#### Estratto
::::::::

Black out, Marzano apre inchiesta
"Troveremo presto i responsabili"
Al governo penso di chiedere la fiducia sul ddl sull'energia

ROMA - Un'inchiesta per capire cos'è successo, perché e per colpa di chi stanotte l'Italia è precipitata nel buio. Annunciata dal responsabile della Protezione civile Guido Bertolaso, l'apertura di un'indagine per chiarire le responsabilità del black out che ha spento il Paese è stata confermata dal ministro delle Attività produttive Antonio Marzano: "Nei prossimi giorni dovremo varare un'indagine per capire cosa è successo". L'inchiesta, che sarà svolta da tecnici dello stesso ministero, "avrà tempi brevi" ha sottolineato Marzano escludendo categoricamente il dolo: "Non è ancora accertato cosa è accaduto e perché, ma sono esclusi atti dolosi".

Come già ipotizzato nel corso della giornata, Marzano ha confermato che "il guasto non è dovuto alla rete italiana ma ad un concorso di circostanze iniziato in Svizzera". Comunque quello di stanotte per il ministro è stato "un evento eccezionale, per cui il suo ripetersi non è probabile". Il problema per il ministro è la mancanza di 6.000 megawatt provenienti dall'estero e ha detto che l'unica ricetta è "la costruzione di nuove centrali in Italia". Di qui la richiesta al governo di porre la fiducia sul disegno di legge sul riordino energetico.

Marzano è dovuto rientrare da Napoli dove partecipava alla commemorazione delle Quattro giornate con il presidente della Repubblica, Carlo Azeglio Ciampi, e ha incontrato al ministero i tecnici di Enel, Gestore della rete nazionale (Grtn) e Ferrovie. Più tardi, il ministro è andato nella sede della Protezione civile per fare il punto della situazione con il team di Bertolaso e il presidente del Grtn, Carlo Andrea Bollino.


Raggiunto in mattinata dalle critiche di sindacati, opposizioni e consumatori che lo hanno indicato come responsabile (i consumatori ne chiedono le dimissioni), da Napoli il ministro si è subito difeso dicendo che "se capiamo tutti che è interesse generale fare centrali il rischio (di futuri nuovi black out n.d.r.) non si corre". "Se non costruiamo - ha continuato - le centrali che ho autorizzato per 12.000 megawatt, e contro queste stanno arrivando molti ricorsi ai Tar, se non facciamo passare rapidamente il decreto legge in Parlamento, che ho presentato e sul quale ci sono 600 emendamenti, il rischio rimane perché l'Italia non è autonoma per quanto riguarda l'energia elettrica".

::::::::

#### Dati forniti
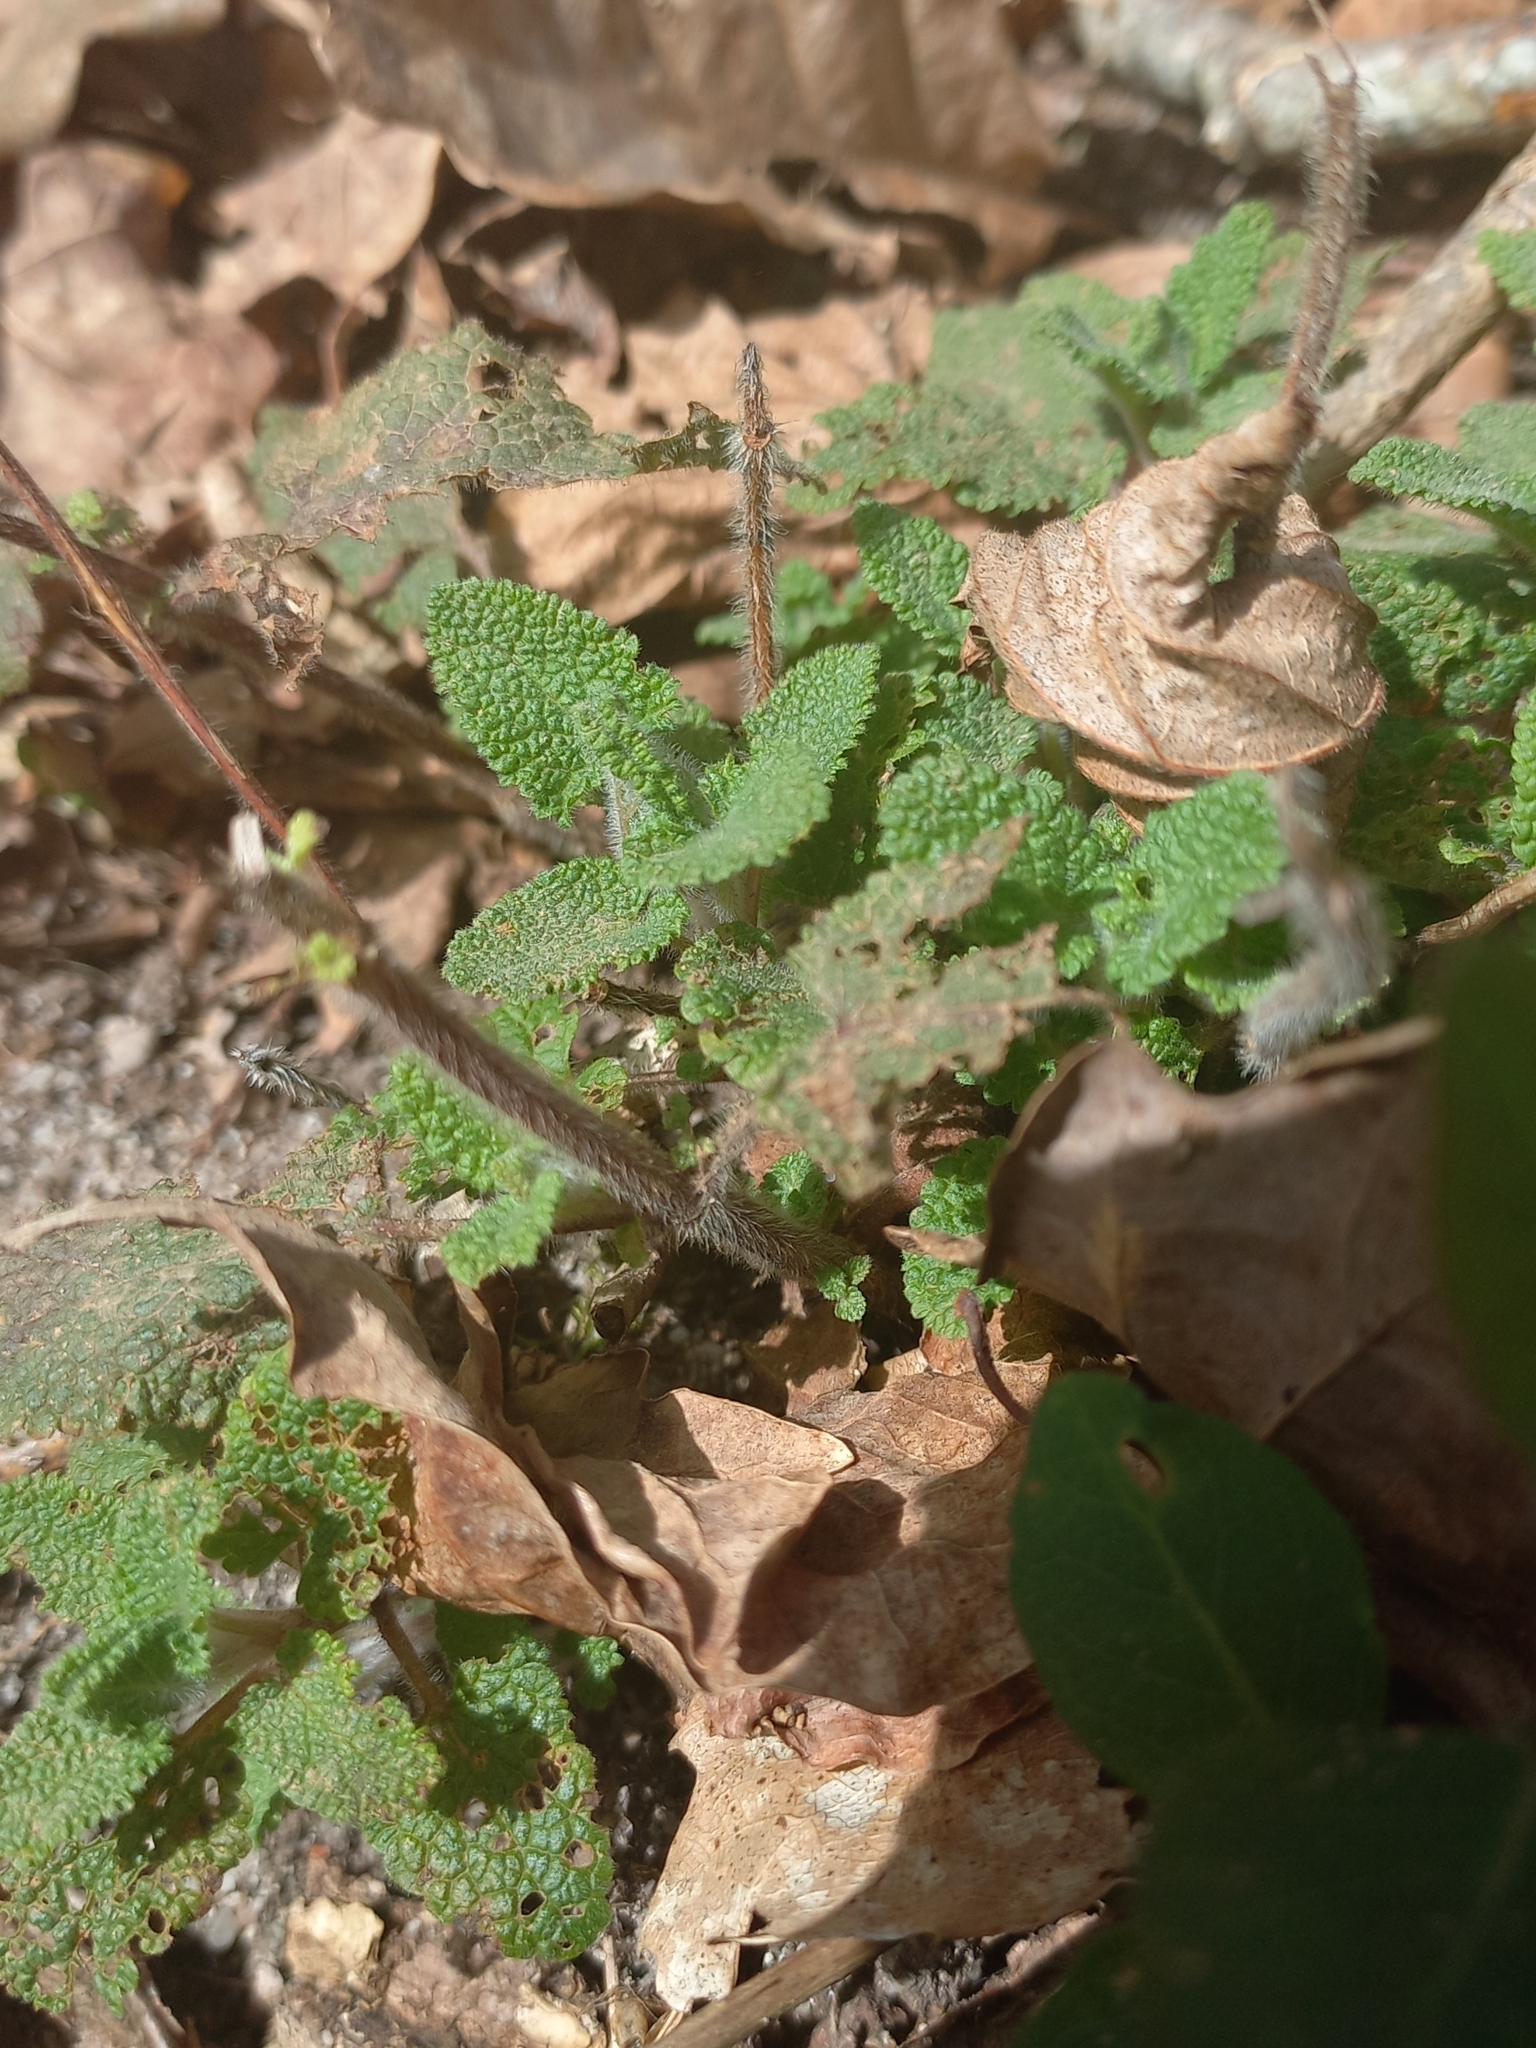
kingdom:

::::::::

#### Compito breve
Elenca tutte le persone che l'articolo sul black out cita con nome e cognome.

#### Risultato
Guido Bertolaso, Antonio Marzano, Carlo Azeglio Ciampi, Carlo Andrea Bollino